Stevens Canyon Road reopens after $43 million project in Mount Rainier National Park 


One of Mount Rainier National Park’s most scenic roads has reopened after an extensive $43-million, two-year rehabilitation project funded by the Great American Outdoors Act Legacy Restoration Fund.

The project repaired and restored 9 miles of the iconic Stevens Canyon Road, which travels through the heart of the park and offers visitors views of the rugged alpine landscape. 

As the only road in the park connecting the popular Paradise and Sunrise areas, Stevens Canyon Road is traveled by many of the park’s 1.6 million annual visitors. The corridor also provides access to additional scenic attractions, recreational opportunities and gateway communities along the park’s eastern border.

Decades of harsh winters, avalanches, rock fall and heavy traffic had impacted the road infrastructure, drainage systems, retaining walls and the road surface itself. 

“The project's completion enables continued visitor enjoyment of the park’s natural, cultural and inspirational features and reinforces infrastructure integrity through the repair of critical water drainage features that support proper runoff and minimize erosion,” park staff stated in a news release.  

Great American Outdoors Act (GAOA) funding enabled the National Park Service to make this investment, which included repairing and repointing historic Civilian Conservation Corps-era stone masonry guard walls, retaining walls, culvert headwalls, tunnel portals, stone curbs, bridges and viaduct parapet walls that contribute to the park's National Historic Landmark District status. 

“We are thrilled to reopen this spectacular route linking the west and east sides of the park in time for the busy summer season,” Park Superintendent Greg Dudgeon stated in the news release. “As a result of all this work, visitors will have a smooth, scenic ride through the park and easier access to recreational opportunities.”

Stevens Canyon Road is buried under snow from approximately October through May every year, which limits construction work to the short, snow-free summer season.
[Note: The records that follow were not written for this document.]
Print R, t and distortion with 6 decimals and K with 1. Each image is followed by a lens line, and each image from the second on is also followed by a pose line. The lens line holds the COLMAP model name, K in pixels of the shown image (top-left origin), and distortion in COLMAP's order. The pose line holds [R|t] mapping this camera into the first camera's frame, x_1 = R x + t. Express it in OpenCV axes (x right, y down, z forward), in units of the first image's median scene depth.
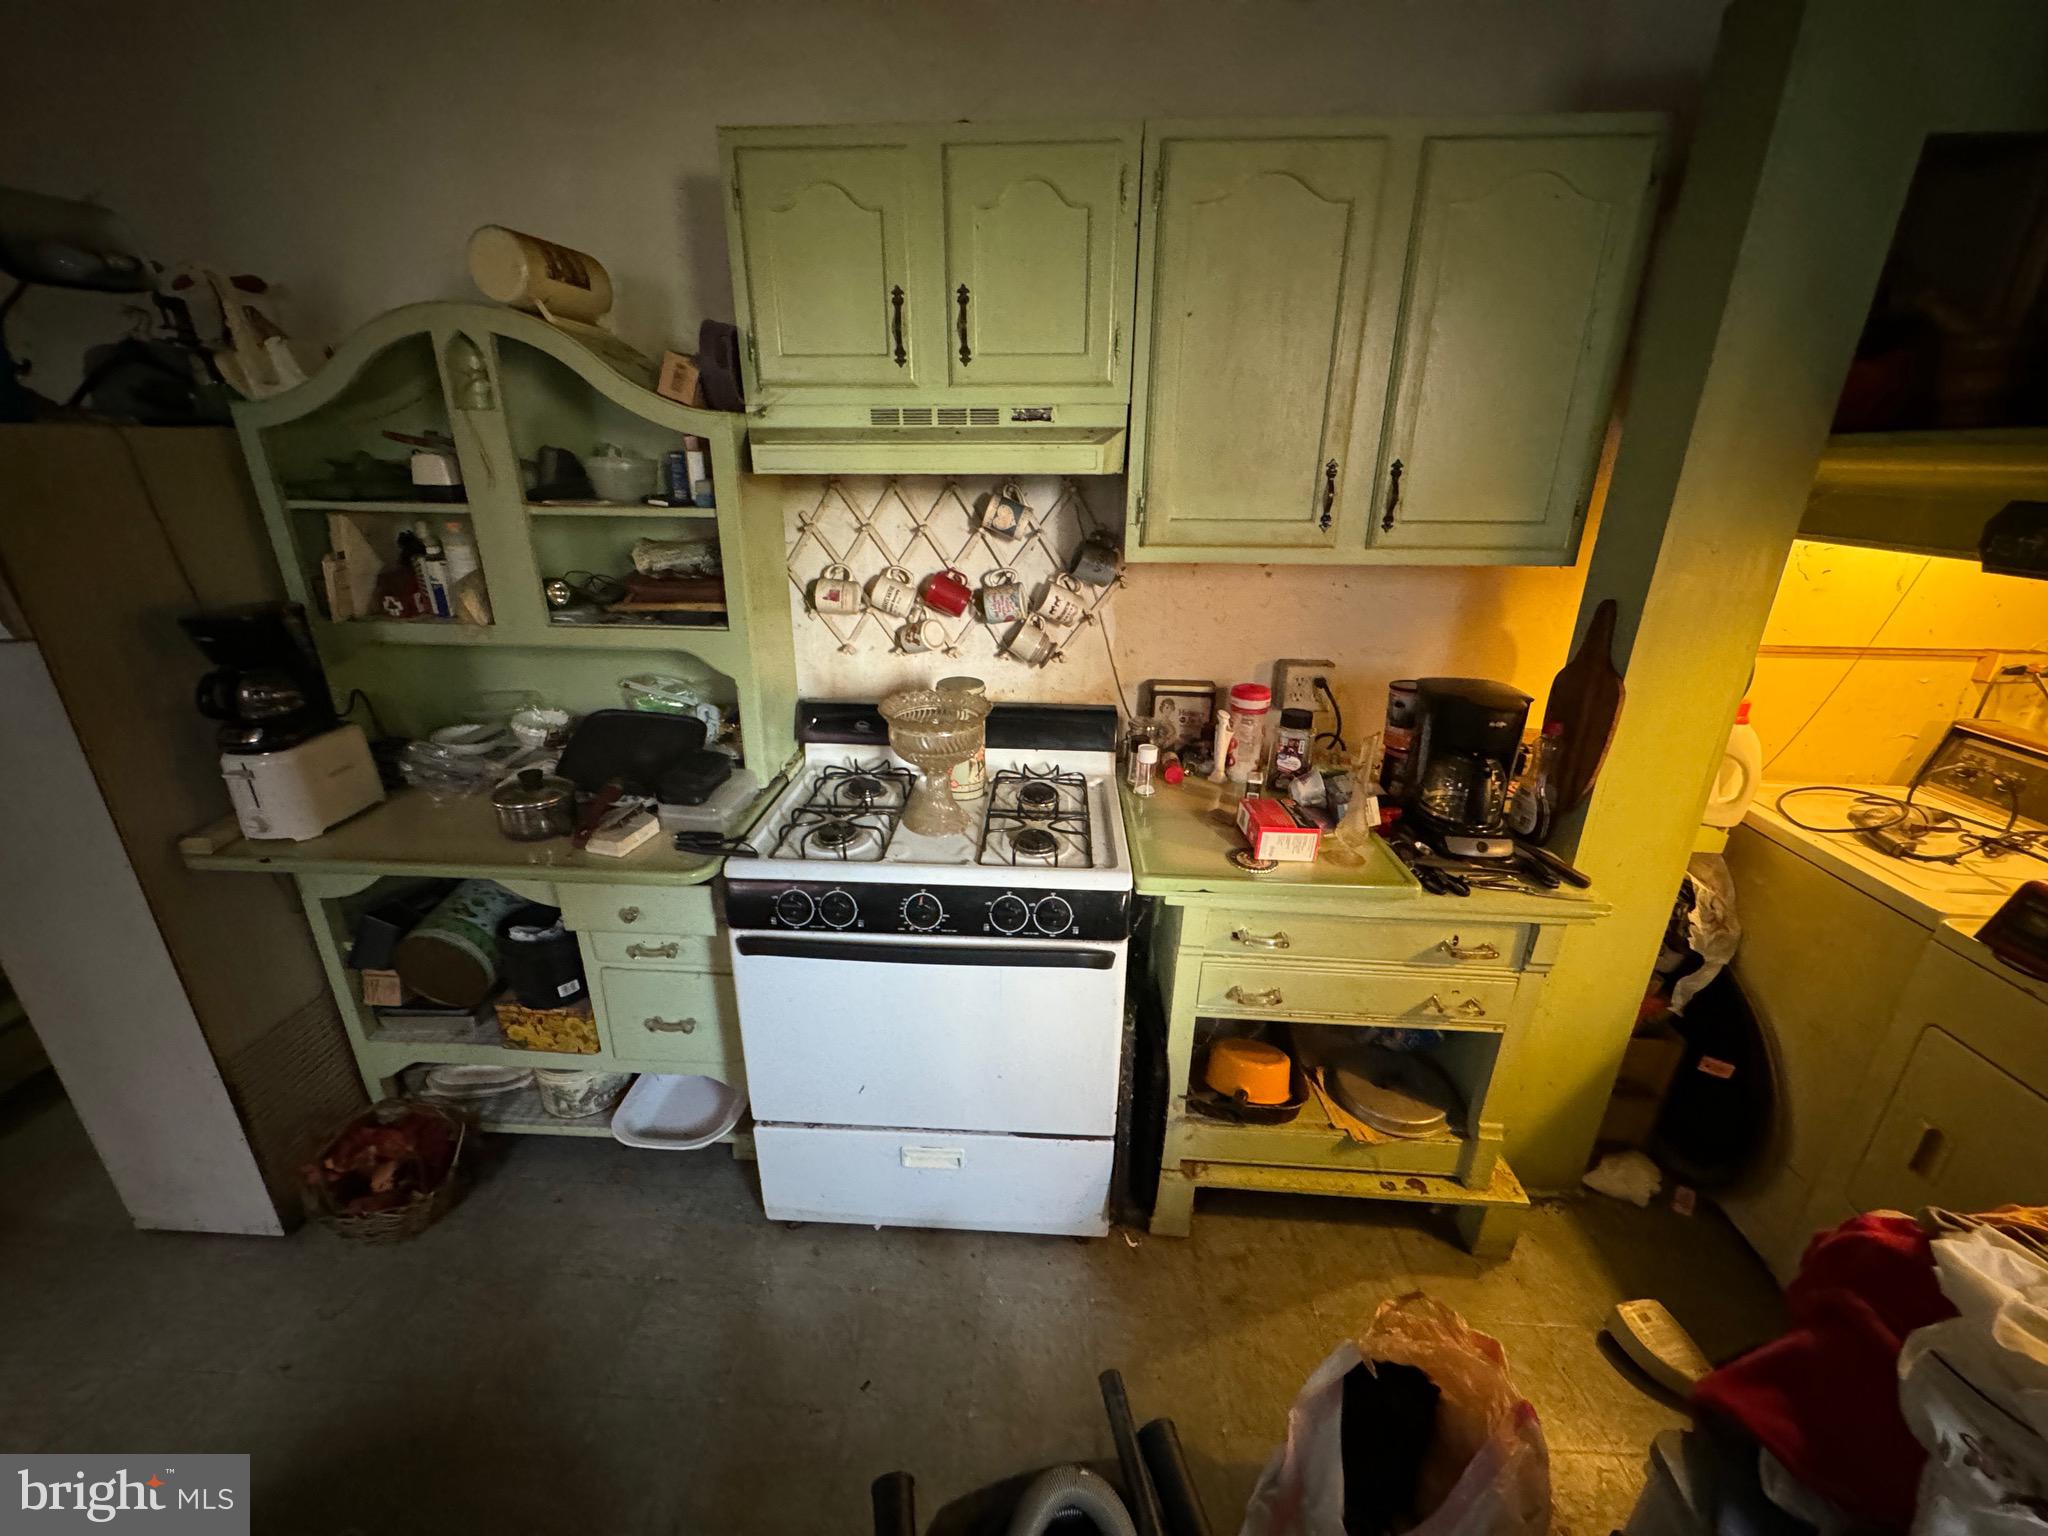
lens RADIAL K [[821.2, 0, 1022.6], [0, 821.2, 773.6], [0, 0, 1]] dist [-0.001822, 0.000091]
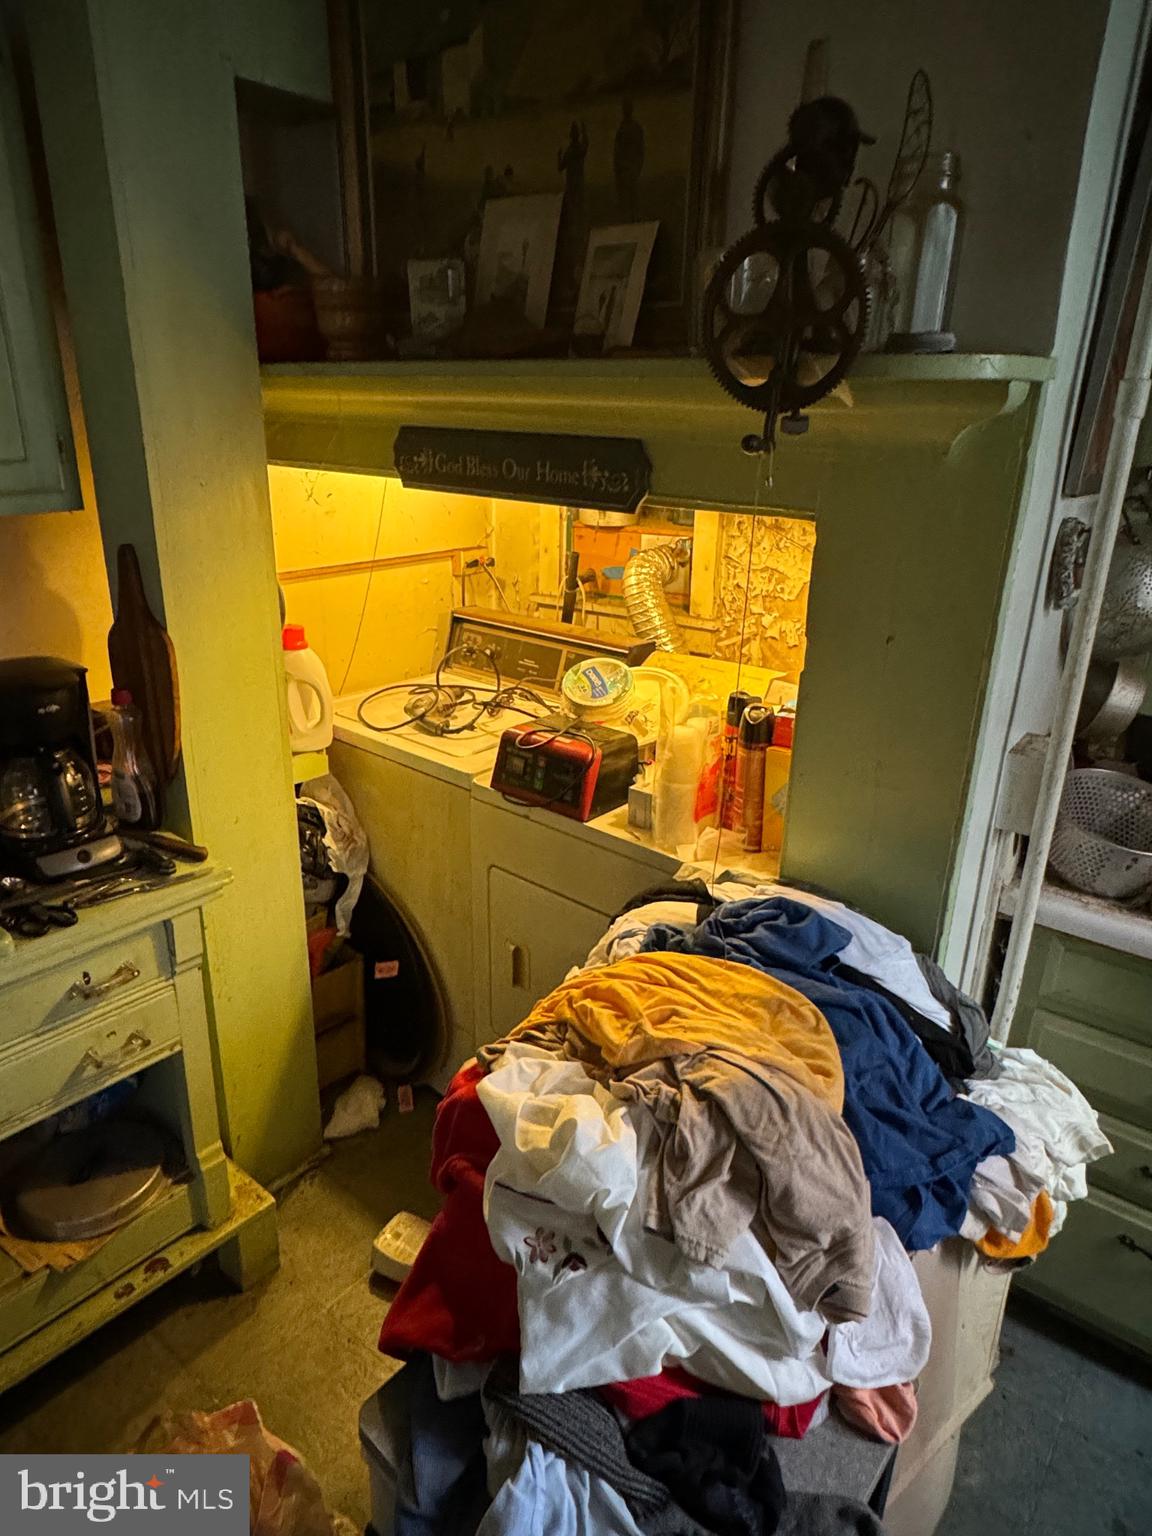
lens RADIAL K [[949.6, 0, 578.3], [0, 949.6, 758.9], [0, 0, 1]] dist [-0.000247, 0.002605]
pose [[0.584985, -0.279918, 0.761209, 0.145930], [0.276784, 0.951110, 0.137043, 0.003294], [-0.762354, 0.130523, 0.633862, 0.005872]]
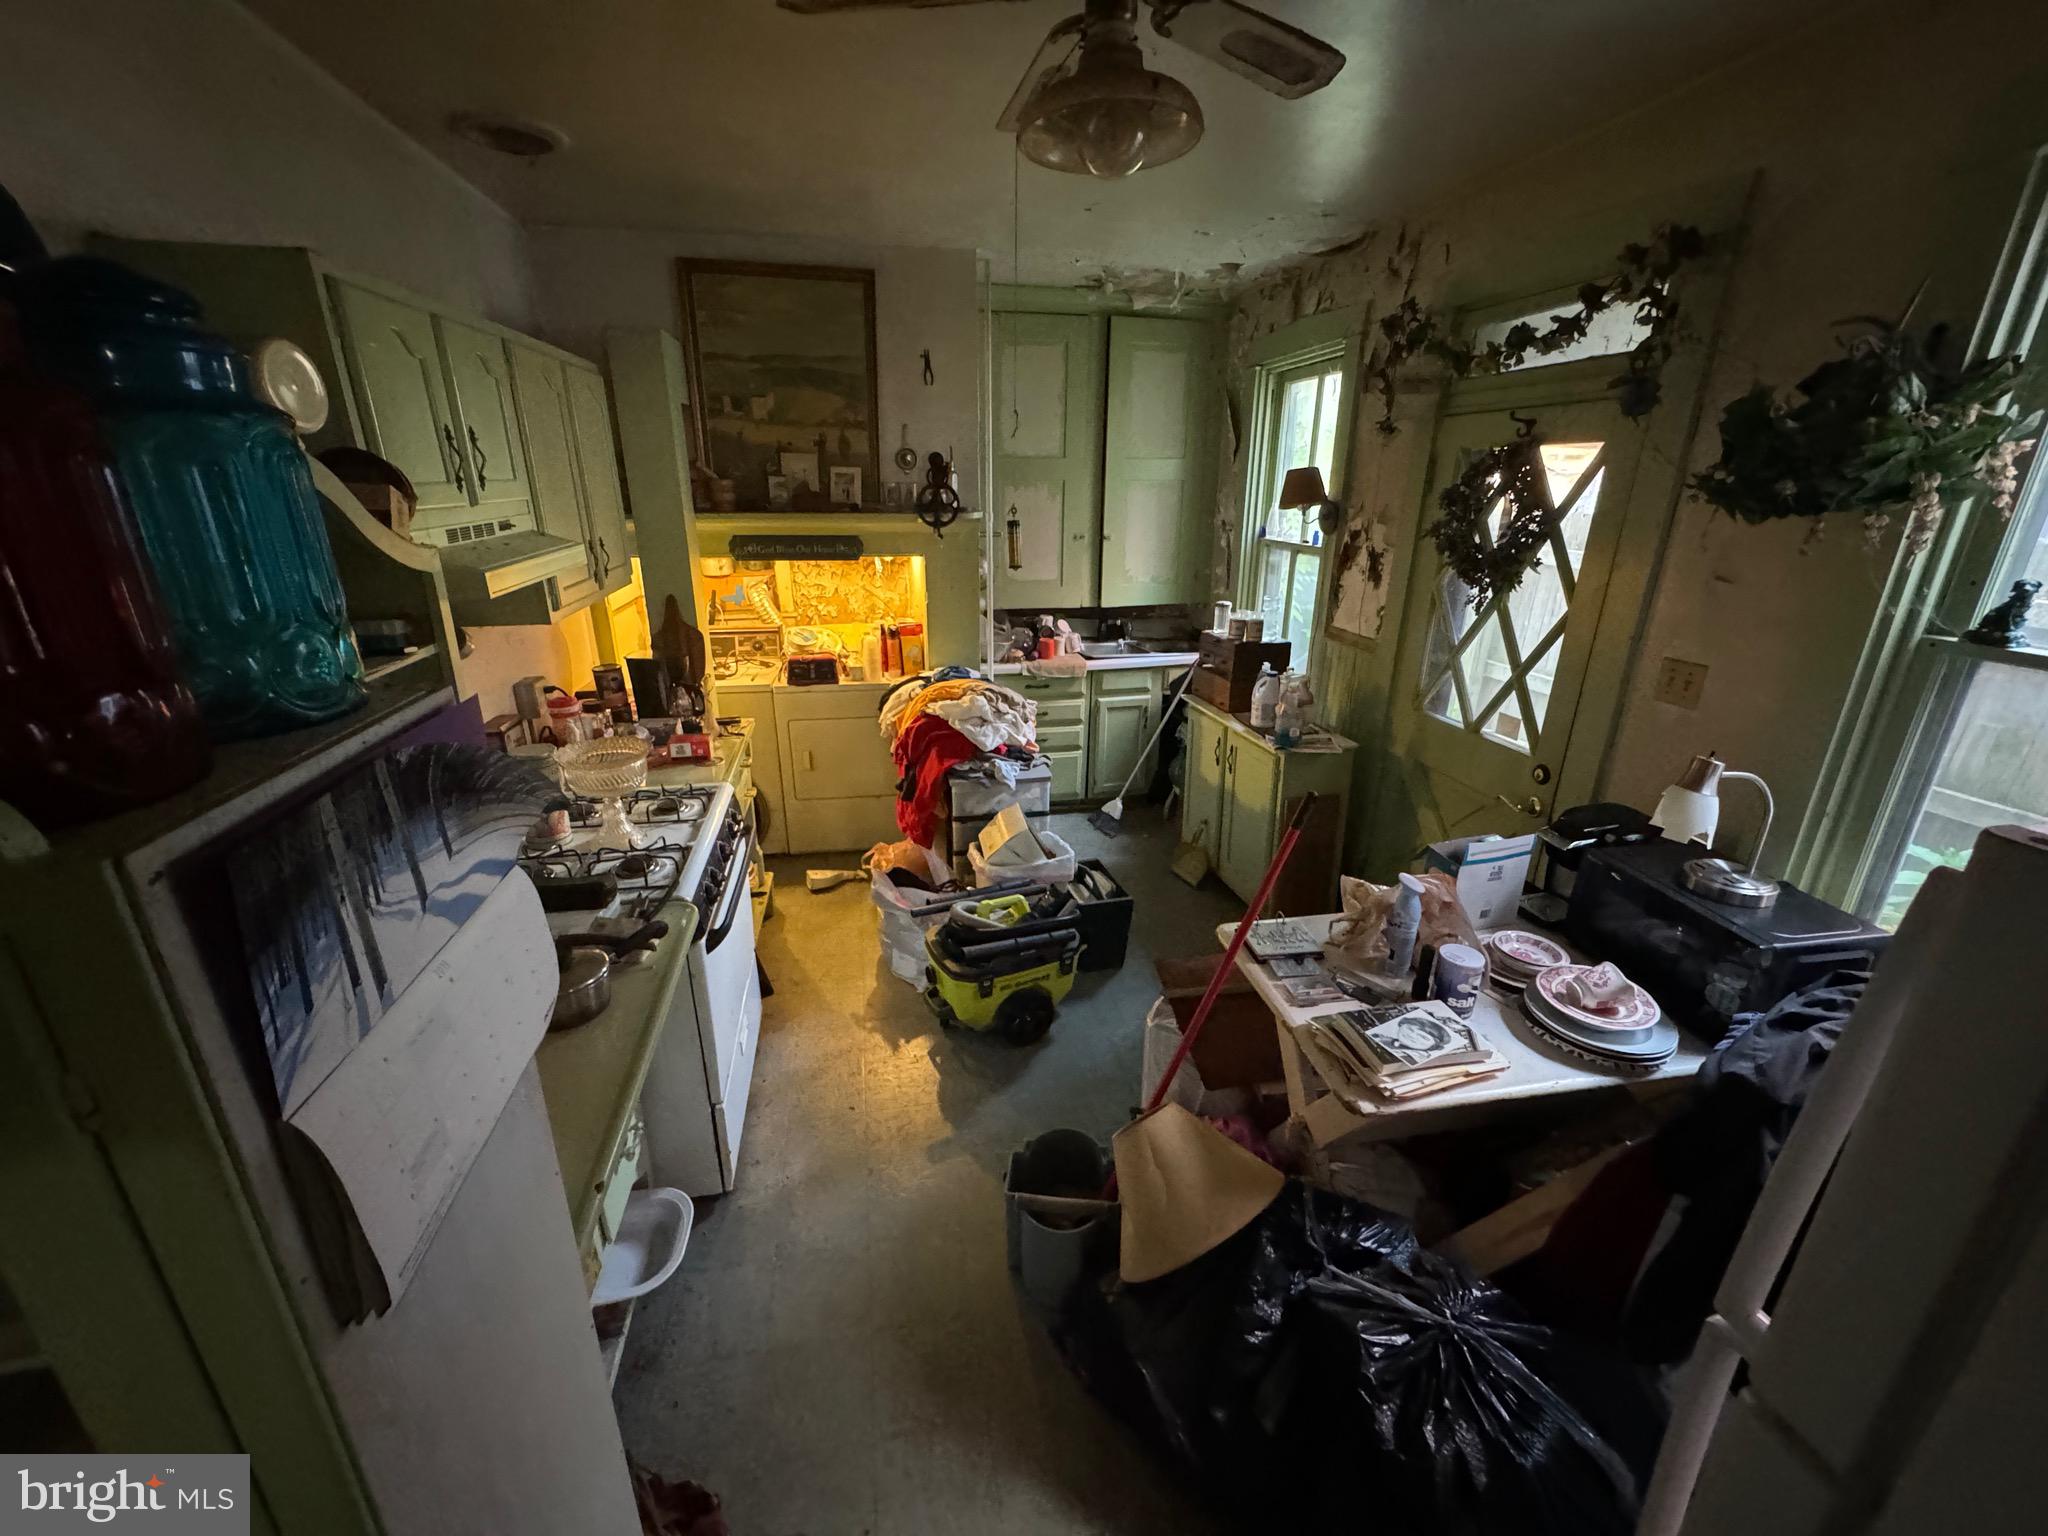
lens RADIAL K [[821.2, 0, 1016.0], [0, 821.2, 774.3], [0, 0, 1]] dist [-0.001822, 0.000091]
pose [[-0.226030, -0.342822, 0.911802, -1.461133], [0.337876, 0.850327, 0.403466, -0.348257], [-0.913647, 0.399271, -0.076369, 0.519792]]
The roadway reopened to the public on May 24.

Th Great American Outdoors Act is part of a concerted effort to address the extensive deferred maintenance and repair backlog in national parks. Supported by revenue from energy development, the Great American Outdoors Act Legacy Restoration Fund provides up to $1.3 billion per year for five years to make significant enhancements in national parks to ensure their preservation and provide opportunities for recreation, education and enjoyment for current and future visitors, according to the park service.